I have a file with a large (0.5-1.5 million) number of lines, each of them is a filename (length is about 50-100 characters). What I need is a fast search through these lines by a given query. Now my code looks like this:
def similarity(haystack, needle):
    words = re.findall(r'\w+', haystack.lower()) # replacing by split with separators reduces time by about 4 seconds
    for word in words:
        if word == needle:
            return 10
    for word in words:
        if word.startswith(needle):
            return 10 ** (len(needle) / len(word))
    if needle in haystack:
        return 1
    return 0
def search(text):
    text = text.lower()
    lines = [(similarity(x, text), x) for x in lines]
    return [x[1] for x in sorted(lines, reverse = True)[:15]]
It runs about 15 seconds on example file at my PC (almost all time is in  similarity() function), and I want it to run almost immediately, in a couple of seconds.
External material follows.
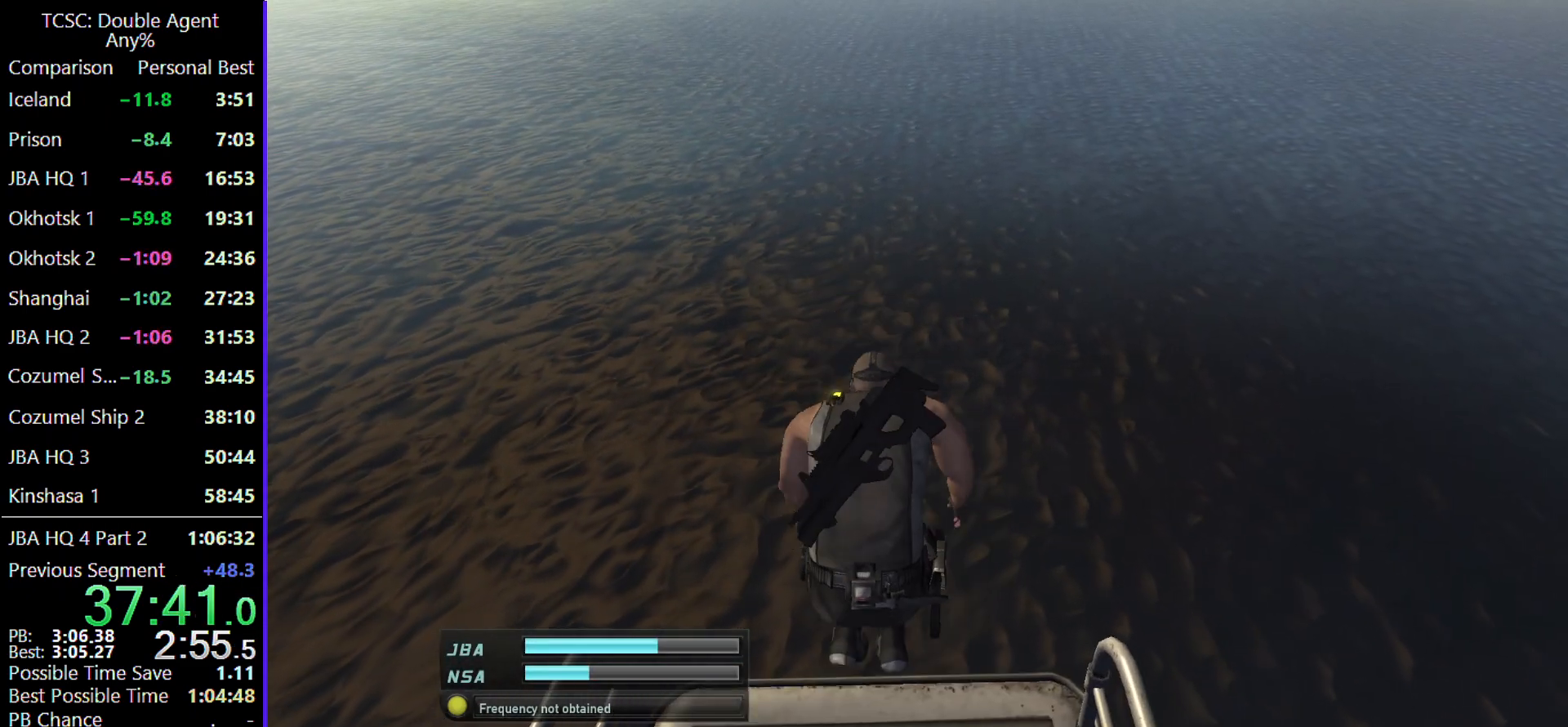
{"keys": [], "mouse": [], "events": []}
How can this be done?
I think that indexing may help, but have no idea about its possible structure. And, if possible, I want the search to be "more fuzzy" - e.g. with N-grams or something like that. But the main concern now is the speed.
UPD:
The same lines are searched through multiple times.
needle is always a single word.
"More fuzzy" means that it should find lines even if needle is a bit mistyped.